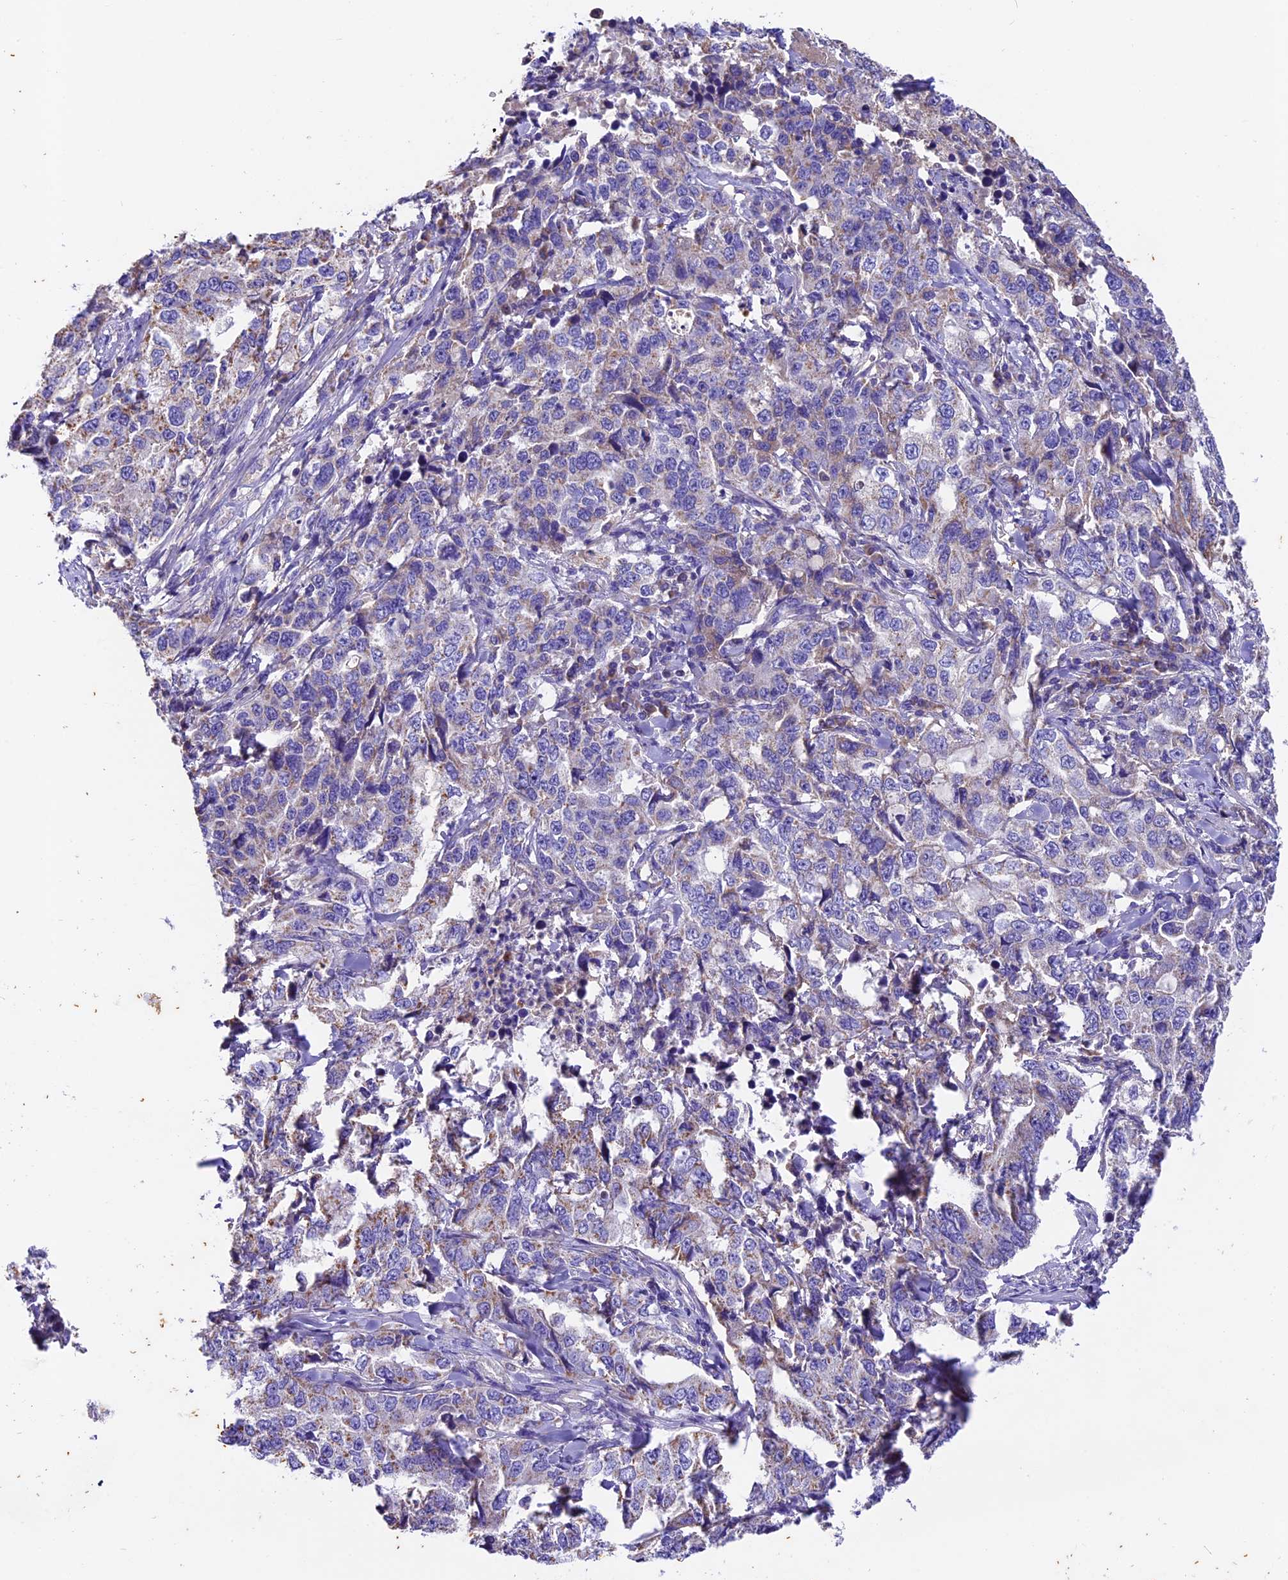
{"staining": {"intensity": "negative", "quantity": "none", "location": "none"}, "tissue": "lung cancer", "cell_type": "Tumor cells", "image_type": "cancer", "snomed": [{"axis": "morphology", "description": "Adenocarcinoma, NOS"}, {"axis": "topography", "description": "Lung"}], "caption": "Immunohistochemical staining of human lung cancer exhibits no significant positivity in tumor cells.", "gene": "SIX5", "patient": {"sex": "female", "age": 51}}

---

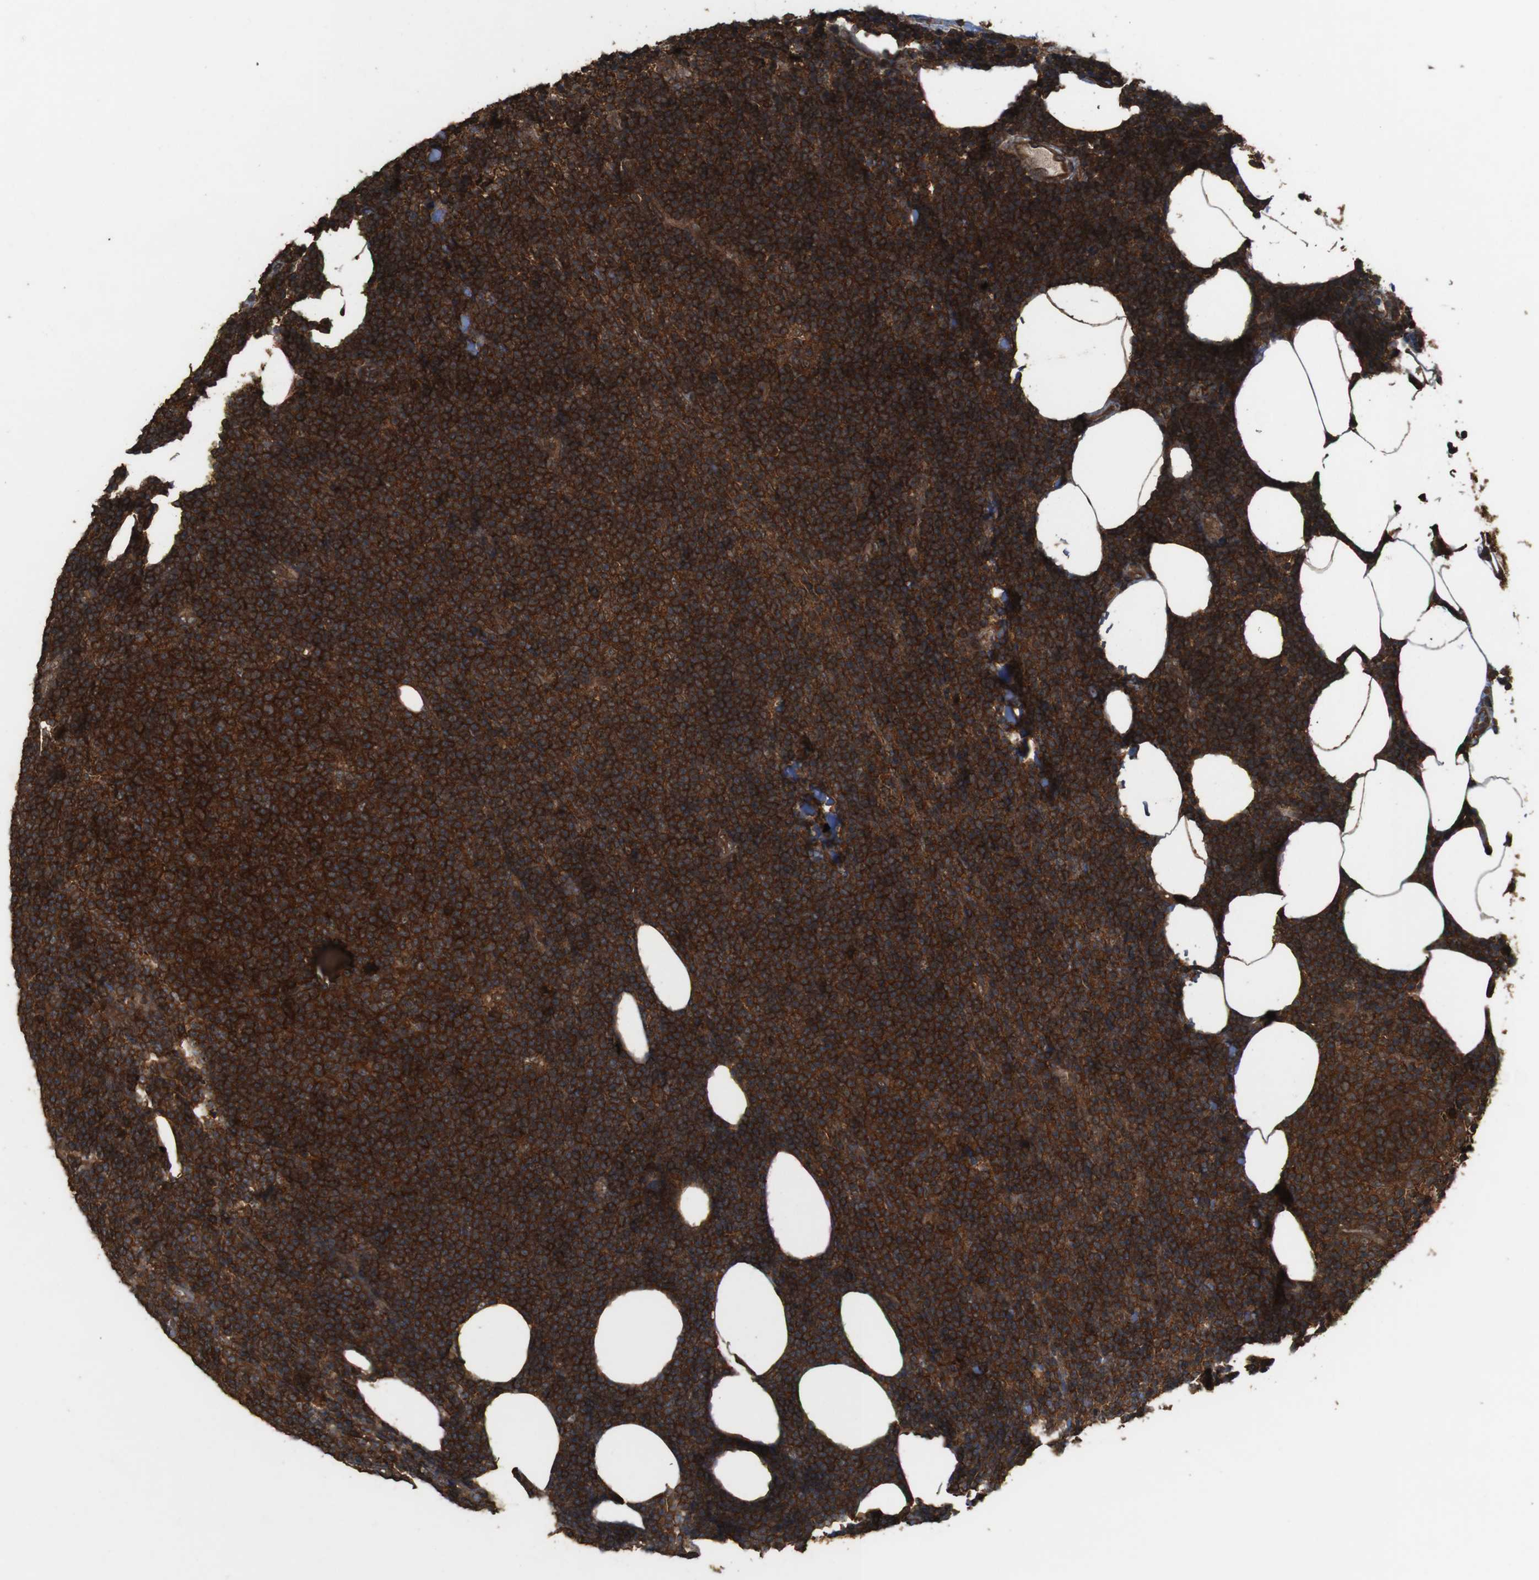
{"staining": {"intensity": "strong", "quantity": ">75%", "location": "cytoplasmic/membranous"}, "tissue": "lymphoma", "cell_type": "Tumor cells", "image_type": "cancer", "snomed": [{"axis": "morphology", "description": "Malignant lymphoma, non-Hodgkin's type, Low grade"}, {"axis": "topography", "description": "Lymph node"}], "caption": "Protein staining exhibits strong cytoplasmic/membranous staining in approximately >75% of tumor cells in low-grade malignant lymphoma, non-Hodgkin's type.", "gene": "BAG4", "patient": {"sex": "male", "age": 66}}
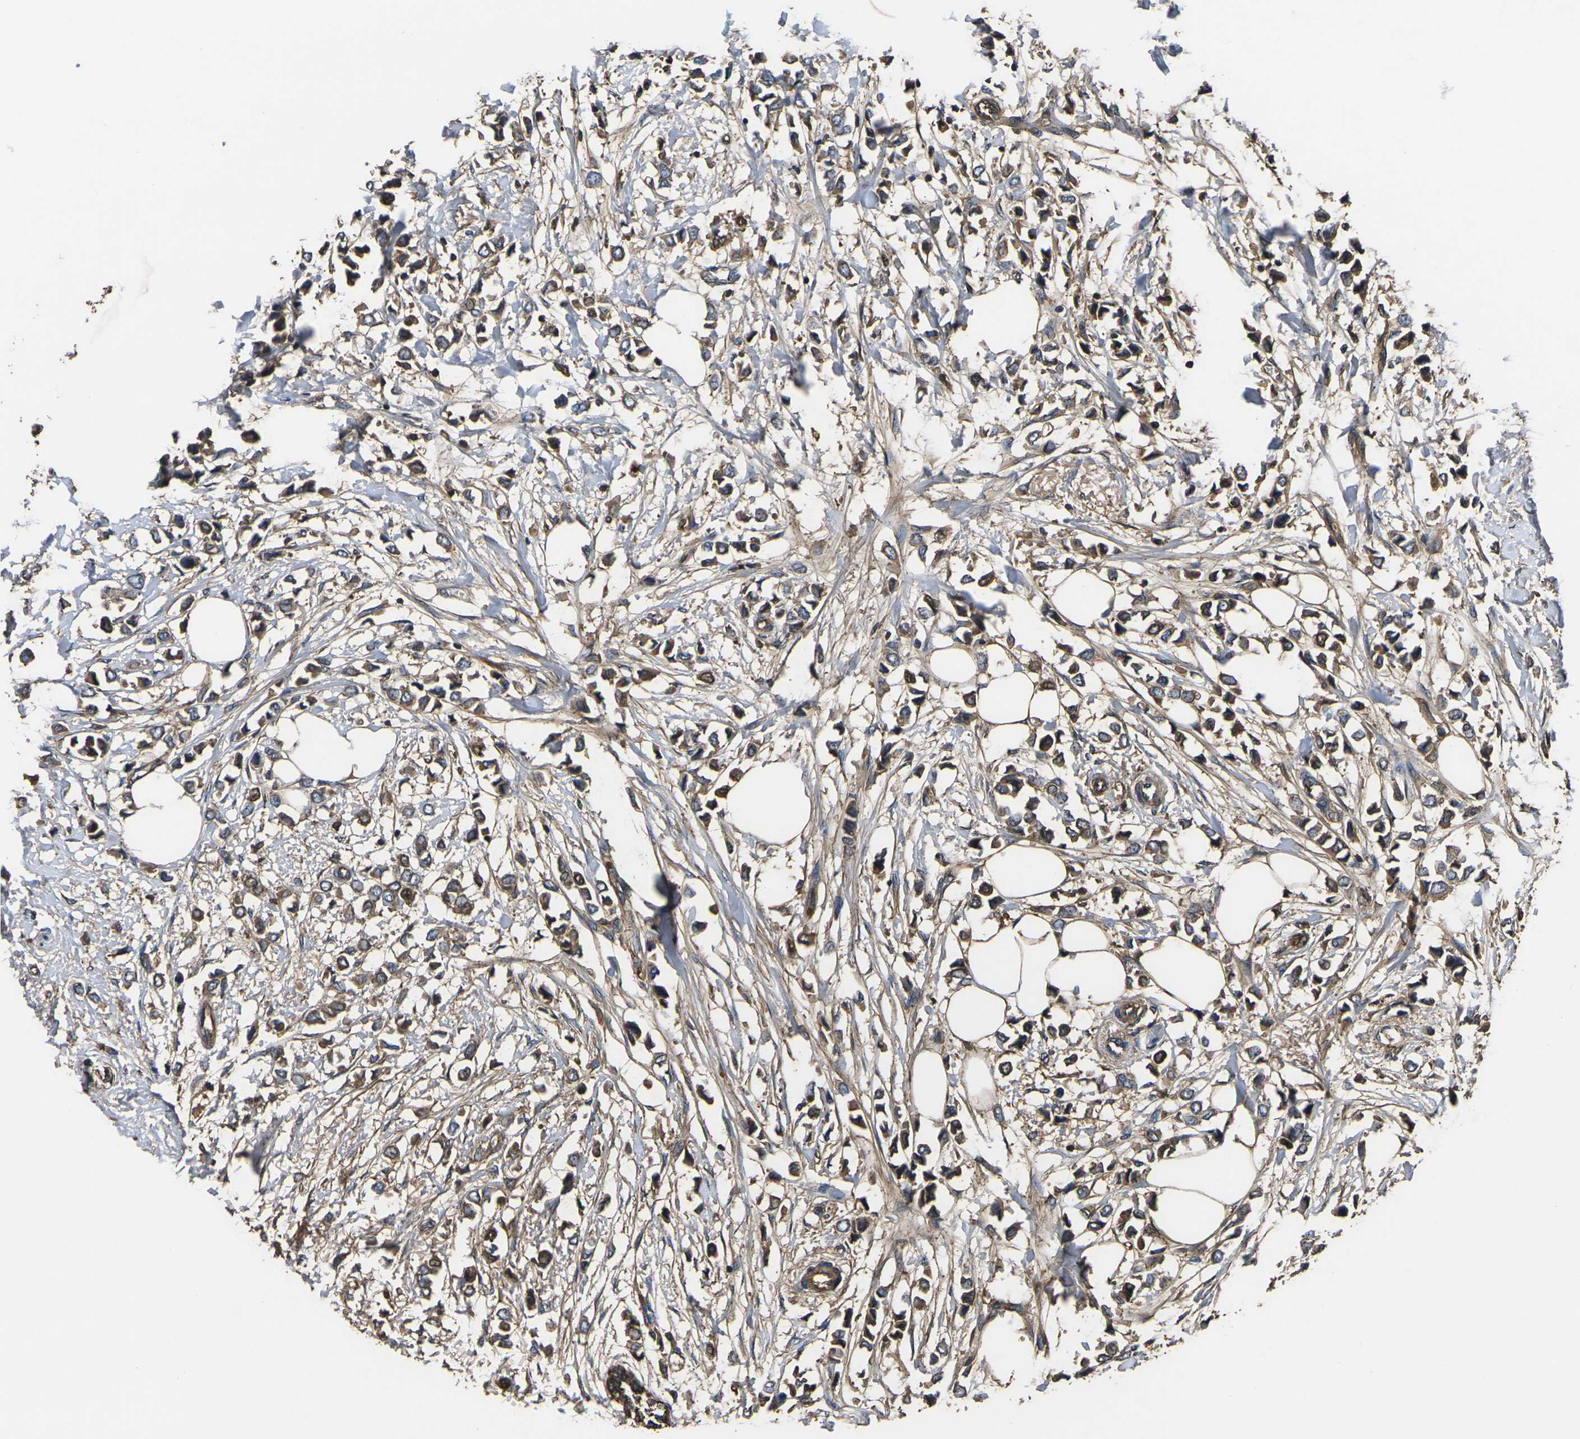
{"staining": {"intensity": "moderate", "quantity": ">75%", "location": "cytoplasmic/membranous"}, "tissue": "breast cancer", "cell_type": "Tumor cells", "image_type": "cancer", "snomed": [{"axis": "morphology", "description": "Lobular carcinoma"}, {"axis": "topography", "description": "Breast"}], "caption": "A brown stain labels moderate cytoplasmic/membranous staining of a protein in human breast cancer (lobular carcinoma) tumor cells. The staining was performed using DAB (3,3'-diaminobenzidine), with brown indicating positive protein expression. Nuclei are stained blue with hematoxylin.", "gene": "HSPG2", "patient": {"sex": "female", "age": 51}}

---

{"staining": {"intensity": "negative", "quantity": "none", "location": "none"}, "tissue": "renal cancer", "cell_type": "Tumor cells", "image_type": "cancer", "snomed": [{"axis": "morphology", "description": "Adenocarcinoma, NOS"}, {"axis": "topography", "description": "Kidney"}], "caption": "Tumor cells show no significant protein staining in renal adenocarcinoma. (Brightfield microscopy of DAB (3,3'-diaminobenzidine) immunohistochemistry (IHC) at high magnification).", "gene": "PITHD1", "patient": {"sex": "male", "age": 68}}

▶ _Work required_: Tell how many lines above contain the word "membranous". Nothing but the number is needed.

▶ _Response area_: 2